Cholesterol activates the G-protein coupled receptor Smoothened to promote Hedgehog signaling

  1. Giovanni Luchetti
  2. Ria Sircar
  3. Jennifer H Kong
  4. Sigrid Nachtergaele
  5. Andreas Sagner
  6. Eamon FX Byrne
  7. Douglas F Covey
  8. Christian Siebold  Is a corresponding author
  9. Rajat Rohatgi  Is a corresponding author
  1. Stanford University School of Medicine, United States
  2. The Francis Crick Institute, United Kingdom
  3. University of Oxford, United Kingdom
  4. Washington University School of Medicine, United States

Decision letter

  1. Duojia Pan
    Reviewing Editor; UT Southwestern Medical Center, United States

In the interests of transparency, eLife includes the editorial decision letter and accompanying author responses. A lightly edited version of the letter sent to the authors after peer review is shown, indicating the most substantive concerns; minor comments are not usually included.

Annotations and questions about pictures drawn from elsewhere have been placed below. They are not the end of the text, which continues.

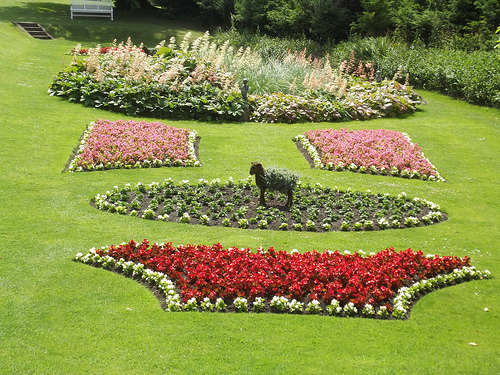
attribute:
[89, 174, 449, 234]
patch — round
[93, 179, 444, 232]
flowers — green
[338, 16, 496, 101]
shrubery — green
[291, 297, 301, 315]
flower — white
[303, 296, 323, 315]
flower — white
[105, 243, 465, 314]
flower — red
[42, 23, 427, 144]
flowers — white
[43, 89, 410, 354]
grass — green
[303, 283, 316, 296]
flower — red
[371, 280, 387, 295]
flower — red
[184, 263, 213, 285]
flowers — red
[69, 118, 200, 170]
flowers — pink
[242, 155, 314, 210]
animal — green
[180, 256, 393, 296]
flowers — red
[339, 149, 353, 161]
flower — pink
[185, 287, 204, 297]
flower — red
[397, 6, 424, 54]
trees — green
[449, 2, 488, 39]
trees — green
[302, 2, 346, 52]
trees — green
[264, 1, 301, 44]
trees — green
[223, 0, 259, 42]
trees — green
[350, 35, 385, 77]
bushes — green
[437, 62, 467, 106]
bushes — green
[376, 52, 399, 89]
bushes — green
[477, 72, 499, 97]
bushes — green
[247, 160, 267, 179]
head — brown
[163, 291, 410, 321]
flowers — white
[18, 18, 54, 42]
steps — cement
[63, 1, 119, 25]
bench — white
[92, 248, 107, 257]
flower — red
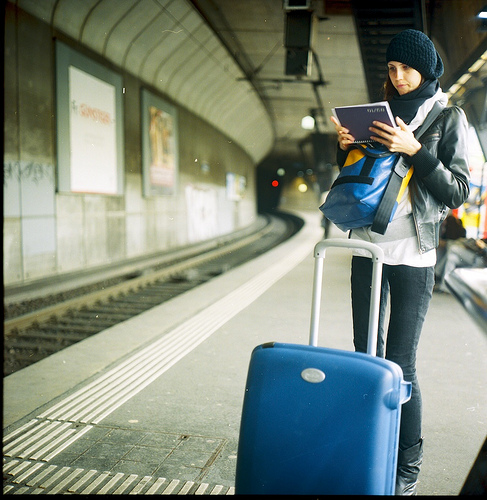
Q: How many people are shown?
A: One.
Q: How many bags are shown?
A: Two.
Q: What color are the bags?
A: Blue.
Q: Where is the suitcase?
A: The ground.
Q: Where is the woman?
A: The train station.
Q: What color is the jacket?
A: Black.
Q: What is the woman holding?
A: A tablet.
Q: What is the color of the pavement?
A: Gray.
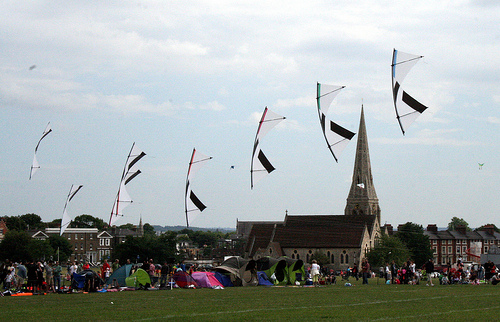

Thank you for submitting your article "Cholesterol activates the G-protein coupled receptor Smoothened to promote morphogenetic signaling" for consideration by eLife. Your article has been reviewed by three peer reviewers, and the evaluation has been overseen by a Reviewing Editor and Marianne Bronner as the Senior Editor. The reviewers have opted to remain anonymous.

The reviewers have discussed the reviews with one another and the Reviewing Editor has drafted this decision to help you prepare a revised submission.

In this study, Rohatgi and colleagues identify cholesterol as a bona fide activator of Smoothened (Smo) that works through its extracellular cysteine rich domain (CRD) to induce low-level signaling. The hunt for a natural ligand for Smo has been long and largely unsuccessful, making this discovery an impactful advance for the field. Although cholesterol is not likely the sole molecule required for Smo activation (it is insufficient to induce Smo ciliary translocation or high-level signaling), it is an important player in physiological regulation of this GPCR.

Overall, the reviewers find the study to be well-controlled, well-executed and appropriately interpreted. They suggest the following major points for consideration in preparing a revised manuscript.

1) The reviewers noted that a paper from Salic lab with similar conclusions was just published (Huang et al. 2016). Although this detracts from the novelty of this manuscript, the work was clearly performed independently and actually greatly increases the confidence in this important breakthrough. The Salic paper should be cited in the revision. The authors are encouraged to expand the Discussion of the manuscript to highlight differences between the two studies and the important points unique to this manuscript. For example, concerning the mechanism by which cholesterol enhances Smo signaling (i.e. does it induce a CRD conformational shift?), some discussion of the differing structural effects of cholesterol on the CRD of the full-length structure (this group's nature paper) and the soluble CRD (Salic structure) might be informative. That cholesterol does not induce dramatic conformational shifts in the CRD of the full-length protein is now an important issue given the claim of the Salic paper that cholesterol induces a 'dramatic' shift.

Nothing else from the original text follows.